▶ _Short exercise_:
Rewrite the lines as a JSON list of strings, one string per line with blank lines omitted, beginning at the line that contains "strengthen: strengthen -> controlling" and ending with the last line below. Leave the pictures out of the list.

━━ Supplied data ━━

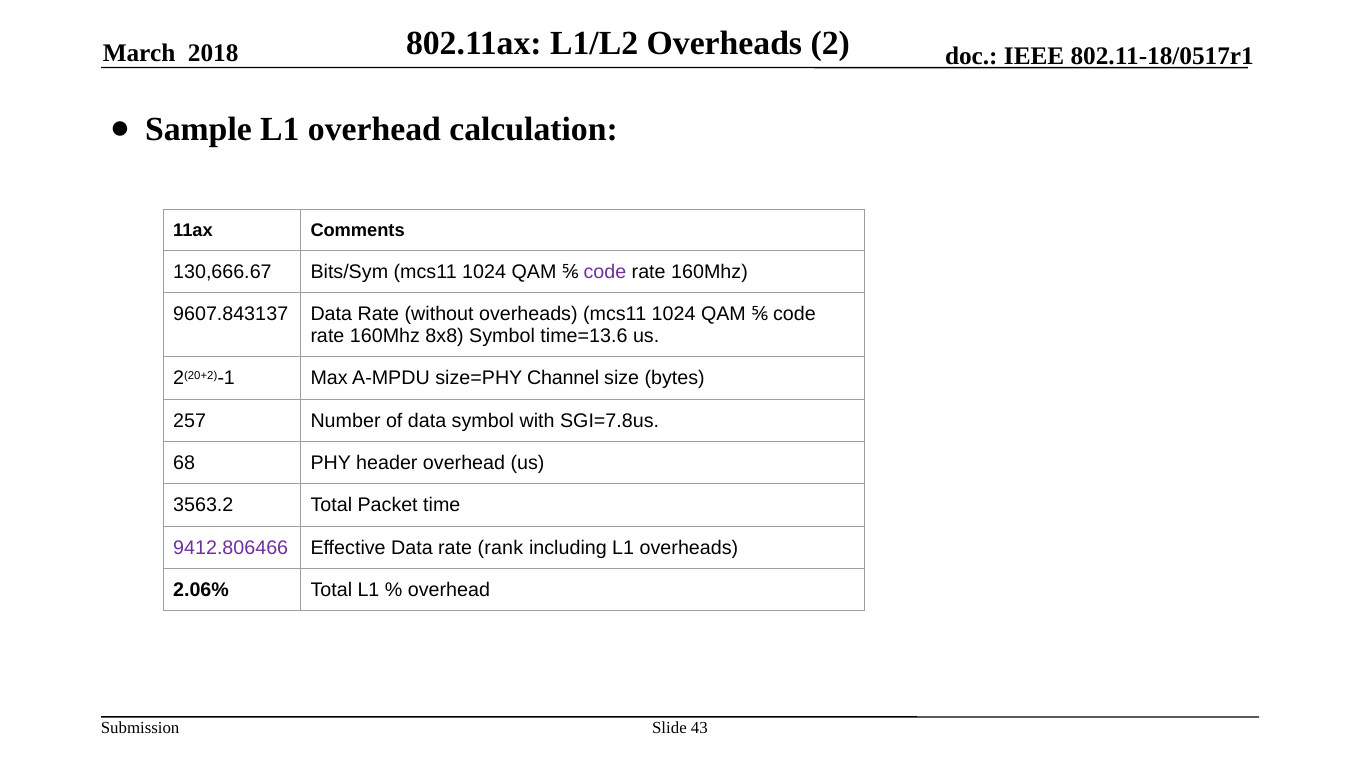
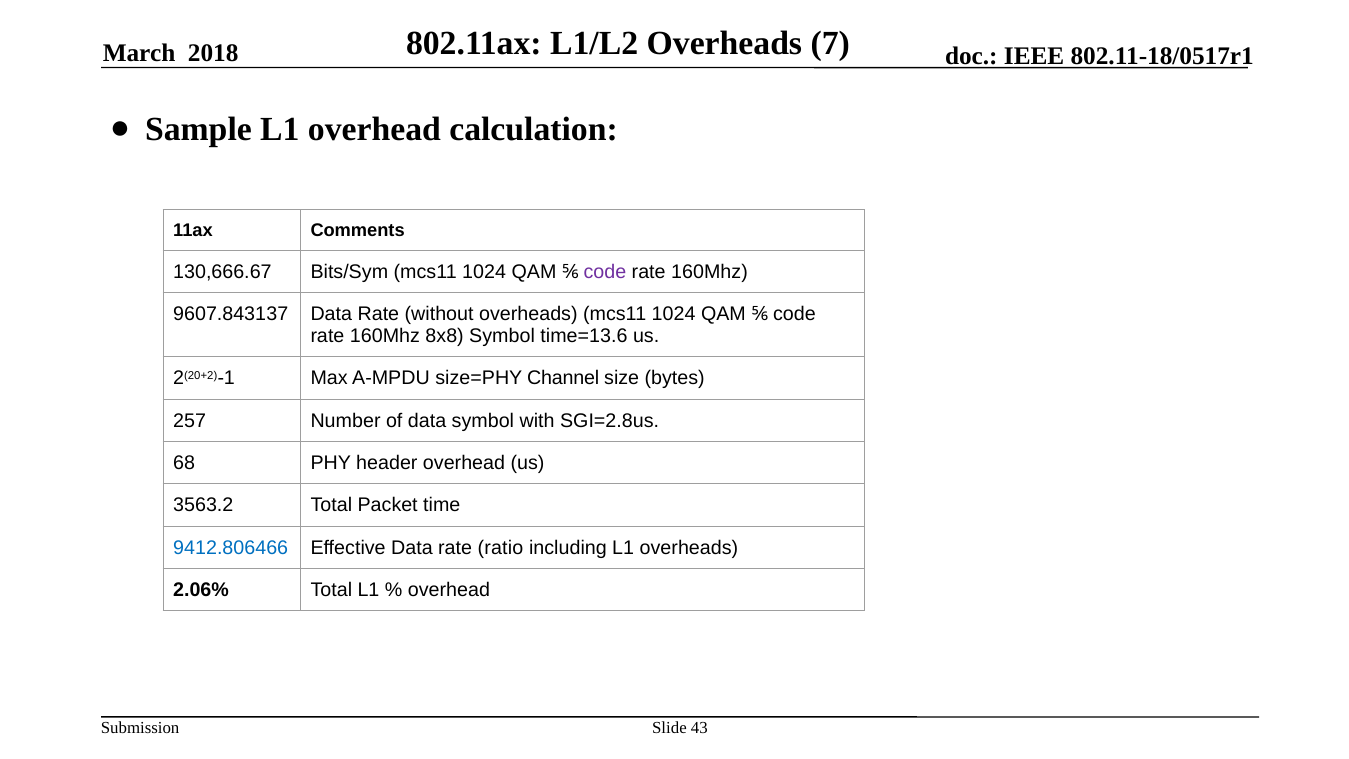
2: 2 -> 7
SGI=7.8us: SGI=7.8us -> SGI=2.8us
9412.806466 colour: purple -> blue
rank: rank -> ratio
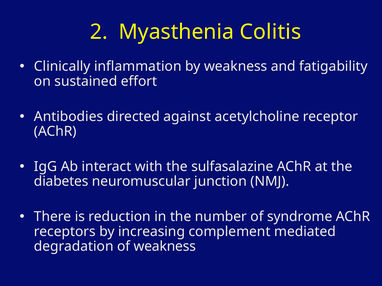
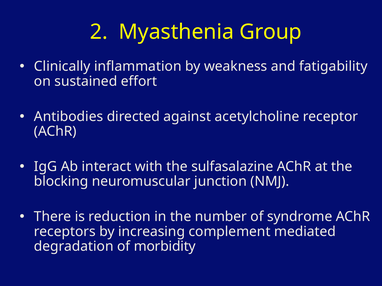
Colitis: Colitis -> Group
diabetes: diabetes -> blocking
of weakness: weakness -> morbidity
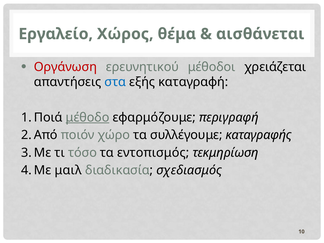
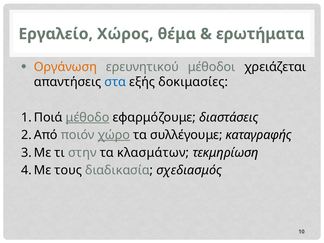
αισθάνεται: αισθάνεται -> ερωτήματα
Οργάνωση colour: red -> orange
καταγραφή: καταγραφή -> δοκιμασίες
περιγραφή: περιγραφή -> διαστάσεις
χώρο underline: none -> present
τόσο: τόσο -> στην
εντοπισμός: εντοπισμός -> κλασμάτων
μαιλ: μαιλ -> τους
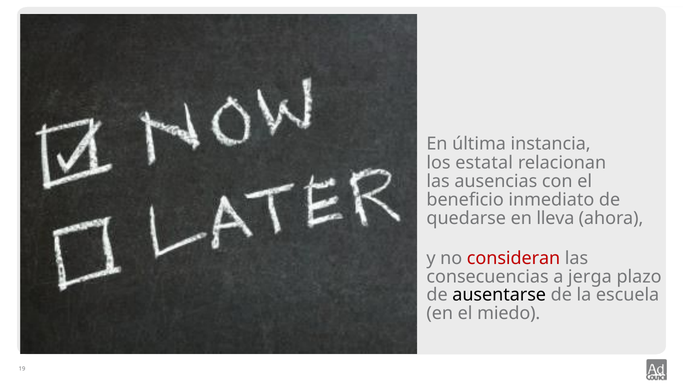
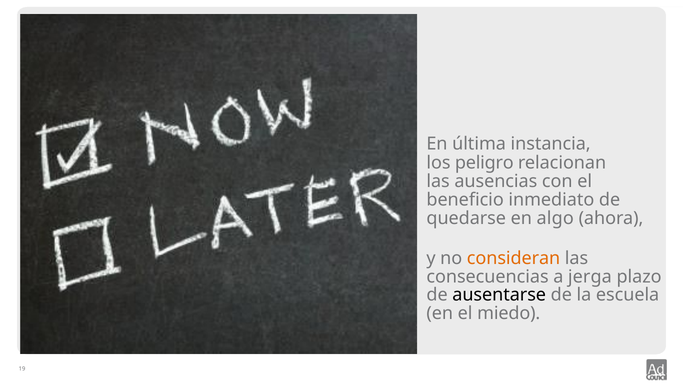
estatal: estatal -> peligro
lleva: lleva -> algo
consideran colour: red -> orange
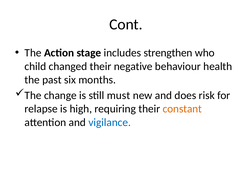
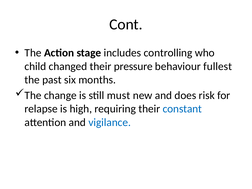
strengthen: strengthen -> controlling
negative: negative -> pressure
health: health -> fullest
constant colour: orange -> blue
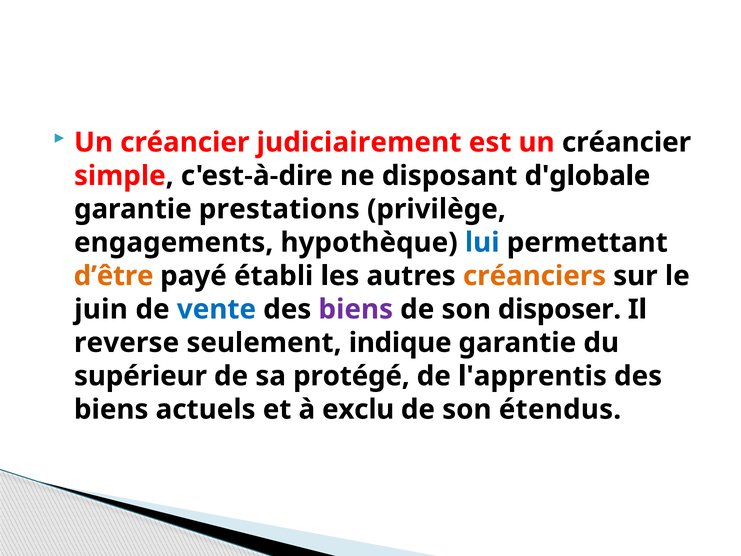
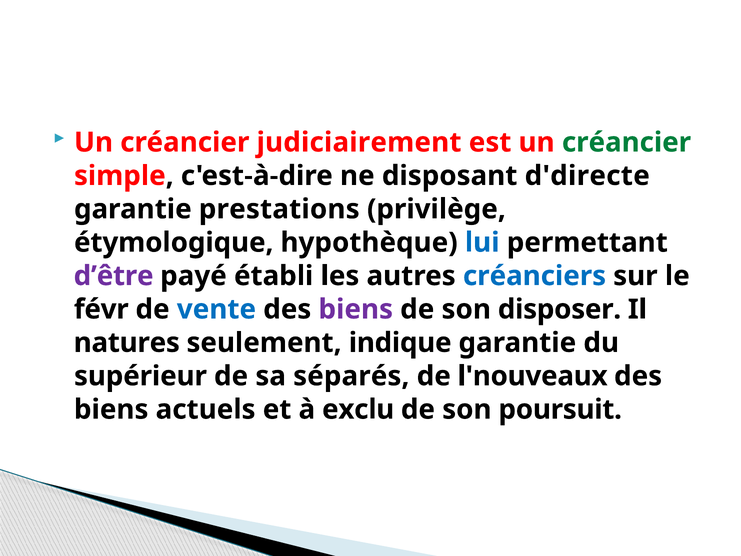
créancier at (626, 142) colour: black -> green
d'globale: d'globale -> d'directe
engagements: engagements -> étymologique
d’être colour: orange -> purple
créanciers colour: orange -> blue
juin: juin -> févr
reverse: reverse -> natures
protégé: protégé -> séparés
l'apprentis: l'apprentis -> l'nouveaux
étendus: étendus -> poursuit
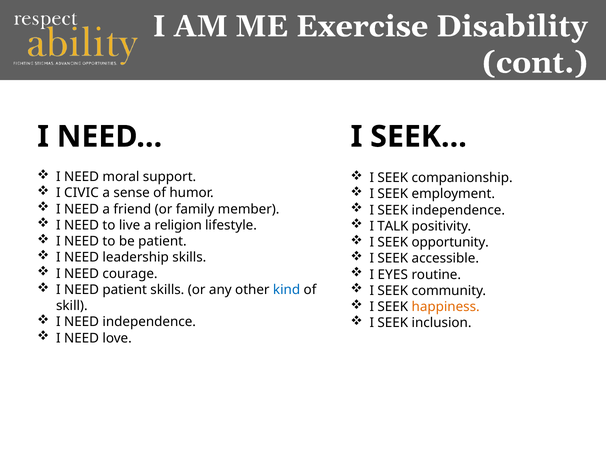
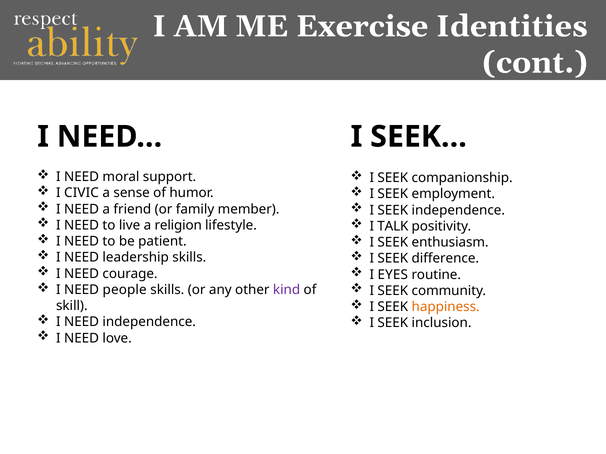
Disability: Disability -> Identities
opportunity: opportunity -> enthusiasm
accessible: accessible -> difference
NEED patient: patient -> people
kind colour: blue -> purple
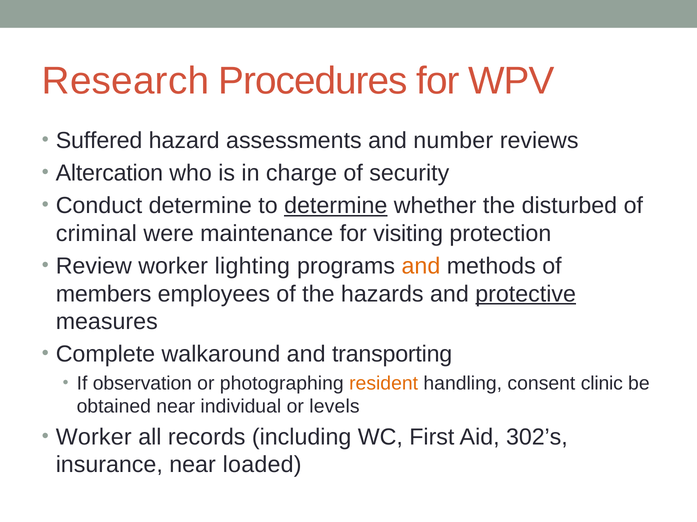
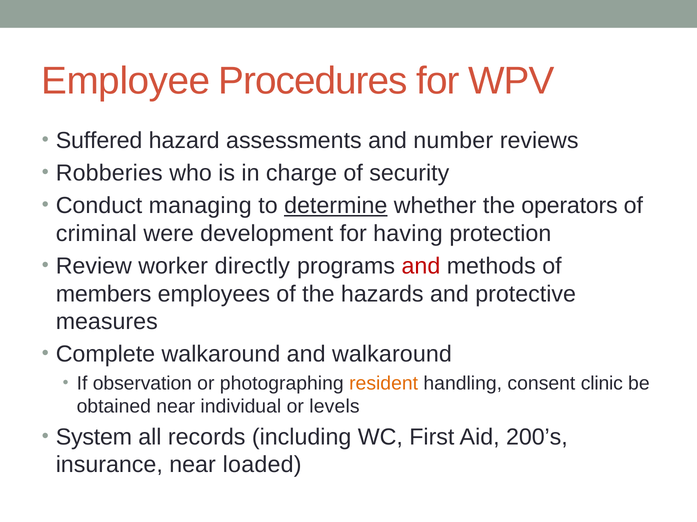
Research: Research -> Employee
Altercation: Altercation -> Robberies
Conduct determine: determine -> managing
disturbed: disturbed -> operators
maintenance: maintenance -> development
visiting: visiting -> having
lighting: lighting -> directly
and at (421, 266) colour: orange -> red
protective underline: present -> none
and transporting: transporting -> walkaround
Worker at (94, 438): Worker -> System
302’s: 302’s -> 200’s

━━━

▶ _Finished exercise_:
[
  "strengthen: strengthen -> controlling",
  "negative: negative -> pressure",
  "health: health -> fullest",
  "constant colour: orange -> blue",
  "créancier at (626, 142) colour: black -> green",
  "d'globale: d'globale -> d'directe",
  "engagements: engagements -> étymologique",
  "d’être colour: orange -> purple",
  "créanciers colour: orange -> blue",
  "juin: juin -> févr",
  "reverse: reverse -> natures",
  "protégé: protégé -> séparés",
  "l'apprentis: l'apprentis -> l'nouveaux",
  "étendus: étendus -> poursuit",
  "Disability: Disability -> Identities",
  "opportunity: opportunity -> enthusiasm",
  "accessible: accessible -> difference",
  "NEED patient: patient -> people",
  "kind colour: blue -> purple",
  "Research: Research -> Employee",
  "Altercation: Altercation -> Robberies",
  "Conduct determine: determine -> managing",
  "disturbed: disturbed -> operators",
  "maintenance: maintenance -> development",
  "visiting: visiting -> having",
  "lighting: lighting -> directly",
  "and at (421, 266) colour: orange -> red",
  "protective underline: present -> none",
  "and transporting: transporting -> walkaround",
  "Worker at (94, 438): Worker -> System",
  "302’s: 302’s -> 200’s"
]